▶ _Dataset excerpts_

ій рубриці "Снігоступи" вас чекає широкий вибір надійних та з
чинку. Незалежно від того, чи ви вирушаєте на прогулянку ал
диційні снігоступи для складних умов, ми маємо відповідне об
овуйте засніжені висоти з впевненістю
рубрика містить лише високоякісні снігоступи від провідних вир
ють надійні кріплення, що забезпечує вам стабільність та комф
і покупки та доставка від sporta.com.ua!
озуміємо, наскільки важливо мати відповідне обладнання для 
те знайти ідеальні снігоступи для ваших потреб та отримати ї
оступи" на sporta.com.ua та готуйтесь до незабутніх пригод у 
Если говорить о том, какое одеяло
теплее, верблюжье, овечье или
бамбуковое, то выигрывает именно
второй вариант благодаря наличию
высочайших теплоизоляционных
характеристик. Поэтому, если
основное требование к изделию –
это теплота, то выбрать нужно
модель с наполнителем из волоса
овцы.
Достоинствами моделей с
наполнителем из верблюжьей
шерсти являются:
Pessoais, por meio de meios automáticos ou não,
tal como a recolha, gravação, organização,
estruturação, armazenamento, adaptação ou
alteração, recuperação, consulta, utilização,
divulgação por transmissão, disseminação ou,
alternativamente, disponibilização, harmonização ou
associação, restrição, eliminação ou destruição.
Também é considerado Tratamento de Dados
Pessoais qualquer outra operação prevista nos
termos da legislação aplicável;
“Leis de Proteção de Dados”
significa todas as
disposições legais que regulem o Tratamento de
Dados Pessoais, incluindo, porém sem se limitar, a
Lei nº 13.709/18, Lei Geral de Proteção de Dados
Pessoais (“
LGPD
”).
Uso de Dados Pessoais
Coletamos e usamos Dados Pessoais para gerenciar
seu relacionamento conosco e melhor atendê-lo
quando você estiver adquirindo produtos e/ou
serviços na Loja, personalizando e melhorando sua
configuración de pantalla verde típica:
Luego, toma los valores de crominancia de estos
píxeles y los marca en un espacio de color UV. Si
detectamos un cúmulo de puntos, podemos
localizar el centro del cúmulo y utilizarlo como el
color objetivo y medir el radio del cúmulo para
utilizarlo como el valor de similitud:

--

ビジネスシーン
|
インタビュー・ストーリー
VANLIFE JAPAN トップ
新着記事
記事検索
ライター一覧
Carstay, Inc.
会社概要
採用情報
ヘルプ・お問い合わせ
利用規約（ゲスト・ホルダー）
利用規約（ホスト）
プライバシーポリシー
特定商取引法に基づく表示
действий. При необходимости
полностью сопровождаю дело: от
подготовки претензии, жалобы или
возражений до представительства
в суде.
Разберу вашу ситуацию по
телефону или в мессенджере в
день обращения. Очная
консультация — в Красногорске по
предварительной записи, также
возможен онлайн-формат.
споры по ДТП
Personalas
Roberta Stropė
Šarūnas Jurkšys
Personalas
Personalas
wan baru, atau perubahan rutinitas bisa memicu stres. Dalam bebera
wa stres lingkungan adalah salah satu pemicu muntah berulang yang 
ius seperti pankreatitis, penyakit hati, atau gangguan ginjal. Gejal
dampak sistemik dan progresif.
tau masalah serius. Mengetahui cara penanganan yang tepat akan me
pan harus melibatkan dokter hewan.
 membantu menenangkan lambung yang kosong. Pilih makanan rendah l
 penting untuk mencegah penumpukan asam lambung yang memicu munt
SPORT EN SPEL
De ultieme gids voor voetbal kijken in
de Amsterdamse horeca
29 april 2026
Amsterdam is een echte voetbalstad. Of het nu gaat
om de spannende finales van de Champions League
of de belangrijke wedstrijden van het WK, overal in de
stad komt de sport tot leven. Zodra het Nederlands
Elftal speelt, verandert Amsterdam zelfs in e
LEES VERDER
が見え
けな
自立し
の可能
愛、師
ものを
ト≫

---

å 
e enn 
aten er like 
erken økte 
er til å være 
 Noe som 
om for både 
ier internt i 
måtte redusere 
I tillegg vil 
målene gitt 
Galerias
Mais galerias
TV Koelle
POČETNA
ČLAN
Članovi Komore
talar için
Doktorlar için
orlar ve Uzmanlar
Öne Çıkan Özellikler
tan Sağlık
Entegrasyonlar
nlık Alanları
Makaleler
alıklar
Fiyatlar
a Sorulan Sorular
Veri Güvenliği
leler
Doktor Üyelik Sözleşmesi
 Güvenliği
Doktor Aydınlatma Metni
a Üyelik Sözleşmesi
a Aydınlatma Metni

▶ _What to do_
Which lines of the records above contain the word "Aydınlatma"? Show each of them.

▶ _Exercise solution_
Doktor Aydınlatma Metni
a Aydınlatma Metni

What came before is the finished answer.